→ Task objective:
Rewrite the data from the line containing "15:50, 15:53, 15:55" down through the line containing "Reading left to right, list", replacing "category" with "group" and leaving everything else unchanged.

→ Records for processing:

★ ★ ★ ★ ★ ★ ★

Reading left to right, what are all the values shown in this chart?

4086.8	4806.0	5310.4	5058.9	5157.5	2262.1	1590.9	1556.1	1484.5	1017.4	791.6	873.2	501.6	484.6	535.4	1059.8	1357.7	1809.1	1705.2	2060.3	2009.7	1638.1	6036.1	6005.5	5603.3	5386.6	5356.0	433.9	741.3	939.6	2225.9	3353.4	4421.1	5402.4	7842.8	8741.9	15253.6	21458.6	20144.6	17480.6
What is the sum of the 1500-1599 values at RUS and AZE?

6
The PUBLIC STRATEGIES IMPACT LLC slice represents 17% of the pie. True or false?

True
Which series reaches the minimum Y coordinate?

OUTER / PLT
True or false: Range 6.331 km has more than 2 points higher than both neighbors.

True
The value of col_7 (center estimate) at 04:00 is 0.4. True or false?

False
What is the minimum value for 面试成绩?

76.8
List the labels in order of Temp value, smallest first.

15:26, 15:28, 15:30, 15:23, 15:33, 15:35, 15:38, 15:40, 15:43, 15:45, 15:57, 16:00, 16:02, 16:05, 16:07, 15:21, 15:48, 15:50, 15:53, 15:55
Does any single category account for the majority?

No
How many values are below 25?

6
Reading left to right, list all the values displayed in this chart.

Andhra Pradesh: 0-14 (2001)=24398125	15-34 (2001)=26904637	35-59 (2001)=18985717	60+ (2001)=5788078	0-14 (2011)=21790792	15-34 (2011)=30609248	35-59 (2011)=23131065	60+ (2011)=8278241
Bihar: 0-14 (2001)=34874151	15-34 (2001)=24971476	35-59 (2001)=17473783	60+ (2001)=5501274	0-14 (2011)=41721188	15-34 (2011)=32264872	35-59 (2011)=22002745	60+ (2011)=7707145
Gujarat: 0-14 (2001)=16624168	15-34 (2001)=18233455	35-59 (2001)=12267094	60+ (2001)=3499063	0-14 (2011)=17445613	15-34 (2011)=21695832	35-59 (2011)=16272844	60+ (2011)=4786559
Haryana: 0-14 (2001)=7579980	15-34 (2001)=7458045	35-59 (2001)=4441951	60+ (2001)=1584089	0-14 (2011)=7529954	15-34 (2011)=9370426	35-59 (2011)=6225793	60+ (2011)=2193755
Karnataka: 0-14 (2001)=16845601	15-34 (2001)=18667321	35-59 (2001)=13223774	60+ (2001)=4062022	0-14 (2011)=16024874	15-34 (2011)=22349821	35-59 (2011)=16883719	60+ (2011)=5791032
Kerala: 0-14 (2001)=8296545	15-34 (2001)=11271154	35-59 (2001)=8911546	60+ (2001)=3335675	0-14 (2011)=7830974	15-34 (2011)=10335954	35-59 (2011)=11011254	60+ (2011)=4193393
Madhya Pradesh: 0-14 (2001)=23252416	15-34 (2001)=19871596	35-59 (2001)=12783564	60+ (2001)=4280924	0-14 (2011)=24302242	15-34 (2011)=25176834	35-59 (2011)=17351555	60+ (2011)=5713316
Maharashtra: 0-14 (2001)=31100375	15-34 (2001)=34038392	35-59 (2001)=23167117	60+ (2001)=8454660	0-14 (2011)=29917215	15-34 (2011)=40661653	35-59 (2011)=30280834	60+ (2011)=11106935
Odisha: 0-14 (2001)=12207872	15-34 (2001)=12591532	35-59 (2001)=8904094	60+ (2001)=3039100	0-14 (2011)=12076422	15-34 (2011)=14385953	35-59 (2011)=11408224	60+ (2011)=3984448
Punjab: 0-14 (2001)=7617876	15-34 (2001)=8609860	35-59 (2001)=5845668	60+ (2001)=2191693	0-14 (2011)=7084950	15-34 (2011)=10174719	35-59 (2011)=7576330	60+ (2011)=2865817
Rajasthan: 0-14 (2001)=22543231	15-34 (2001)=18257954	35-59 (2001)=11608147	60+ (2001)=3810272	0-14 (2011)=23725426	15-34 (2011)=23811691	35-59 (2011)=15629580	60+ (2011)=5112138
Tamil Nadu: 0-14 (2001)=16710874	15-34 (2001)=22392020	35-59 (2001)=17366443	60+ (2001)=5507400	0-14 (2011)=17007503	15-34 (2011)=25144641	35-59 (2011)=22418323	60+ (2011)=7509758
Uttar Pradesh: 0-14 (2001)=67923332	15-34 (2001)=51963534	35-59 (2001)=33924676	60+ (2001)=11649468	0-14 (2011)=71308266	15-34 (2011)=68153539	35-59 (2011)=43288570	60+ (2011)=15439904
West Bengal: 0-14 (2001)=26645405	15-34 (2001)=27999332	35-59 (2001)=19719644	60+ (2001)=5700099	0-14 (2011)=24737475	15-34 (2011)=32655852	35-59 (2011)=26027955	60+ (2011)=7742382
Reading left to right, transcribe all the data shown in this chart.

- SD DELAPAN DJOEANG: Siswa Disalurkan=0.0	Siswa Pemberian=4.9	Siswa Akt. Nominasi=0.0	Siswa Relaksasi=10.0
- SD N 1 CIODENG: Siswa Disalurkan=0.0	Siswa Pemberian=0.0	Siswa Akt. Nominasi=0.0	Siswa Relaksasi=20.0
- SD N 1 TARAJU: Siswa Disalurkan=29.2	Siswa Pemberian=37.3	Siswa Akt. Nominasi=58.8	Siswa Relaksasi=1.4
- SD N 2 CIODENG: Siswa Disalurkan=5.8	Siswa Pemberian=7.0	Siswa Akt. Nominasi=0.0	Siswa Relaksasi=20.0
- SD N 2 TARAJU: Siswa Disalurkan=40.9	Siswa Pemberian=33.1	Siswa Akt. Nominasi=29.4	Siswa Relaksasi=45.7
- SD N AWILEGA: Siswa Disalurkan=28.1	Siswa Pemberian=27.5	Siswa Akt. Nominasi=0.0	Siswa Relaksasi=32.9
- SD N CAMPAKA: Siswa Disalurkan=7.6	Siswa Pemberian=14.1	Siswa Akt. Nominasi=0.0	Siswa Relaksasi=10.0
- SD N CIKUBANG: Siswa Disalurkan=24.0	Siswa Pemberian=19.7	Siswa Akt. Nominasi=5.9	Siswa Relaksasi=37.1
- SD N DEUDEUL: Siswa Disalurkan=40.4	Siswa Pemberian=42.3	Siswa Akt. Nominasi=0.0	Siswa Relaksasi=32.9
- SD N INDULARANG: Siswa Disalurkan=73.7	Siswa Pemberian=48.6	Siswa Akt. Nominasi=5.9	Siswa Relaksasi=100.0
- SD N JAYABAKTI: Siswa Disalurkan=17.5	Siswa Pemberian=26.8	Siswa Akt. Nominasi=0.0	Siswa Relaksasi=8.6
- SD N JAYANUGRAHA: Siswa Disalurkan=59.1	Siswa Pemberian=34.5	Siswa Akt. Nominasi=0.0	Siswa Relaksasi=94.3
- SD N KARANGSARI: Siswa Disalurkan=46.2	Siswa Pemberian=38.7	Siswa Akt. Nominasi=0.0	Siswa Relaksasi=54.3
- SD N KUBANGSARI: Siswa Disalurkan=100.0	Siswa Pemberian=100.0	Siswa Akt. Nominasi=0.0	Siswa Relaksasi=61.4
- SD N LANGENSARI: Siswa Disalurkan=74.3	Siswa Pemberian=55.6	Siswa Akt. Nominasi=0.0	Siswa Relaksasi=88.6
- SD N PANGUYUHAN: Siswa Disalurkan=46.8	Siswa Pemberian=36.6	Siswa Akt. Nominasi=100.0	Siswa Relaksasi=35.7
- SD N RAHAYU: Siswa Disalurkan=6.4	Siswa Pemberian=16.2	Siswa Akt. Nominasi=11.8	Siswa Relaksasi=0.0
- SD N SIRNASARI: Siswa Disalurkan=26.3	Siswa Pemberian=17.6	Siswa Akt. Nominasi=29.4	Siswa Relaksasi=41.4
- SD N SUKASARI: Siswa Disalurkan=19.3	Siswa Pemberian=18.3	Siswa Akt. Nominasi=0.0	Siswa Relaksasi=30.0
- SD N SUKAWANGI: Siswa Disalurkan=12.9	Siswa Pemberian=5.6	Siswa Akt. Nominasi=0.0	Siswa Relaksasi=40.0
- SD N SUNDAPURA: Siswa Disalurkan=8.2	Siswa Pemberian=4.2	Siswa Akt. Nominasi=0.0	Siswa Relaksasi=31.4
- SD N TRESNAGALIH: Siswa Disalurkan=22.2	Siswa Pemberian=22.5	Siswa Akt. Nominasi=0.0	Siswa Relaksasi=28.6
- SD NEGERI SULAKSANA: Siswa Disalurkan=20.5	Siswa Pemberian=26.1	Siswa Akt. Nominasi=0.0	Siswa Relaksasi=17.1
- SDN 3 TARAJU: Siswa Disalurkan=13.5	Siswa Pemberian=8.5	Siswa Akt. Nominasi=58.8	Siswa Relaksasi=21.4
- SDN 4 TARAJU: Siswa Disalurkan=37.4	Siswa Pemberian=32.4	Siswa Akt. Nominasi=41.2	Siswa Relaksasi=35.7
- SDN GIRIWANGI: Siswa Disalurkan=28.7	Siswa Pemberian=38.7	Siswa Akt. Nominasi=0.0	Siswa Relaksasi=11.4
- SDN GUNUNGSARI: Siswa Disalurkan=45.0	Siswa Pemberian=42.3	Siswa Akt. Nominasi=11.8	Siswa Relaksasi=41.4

★ ★ ★ ★ ★ ★ ★

→ Answer section:
15:26, 15:28, 15:30, 15:23, 15:33, 15:35, 15:38, 15:40, 15:43, 15:45, 15:57, 16:00, 16:02, 16:05, 16:07, 15:21, 15:48, 15:50, 15:53, 15:55
Does any single group account for the majority?

No
How many values are below 25?

6
Reading left to right, list all the values displayed in this chart.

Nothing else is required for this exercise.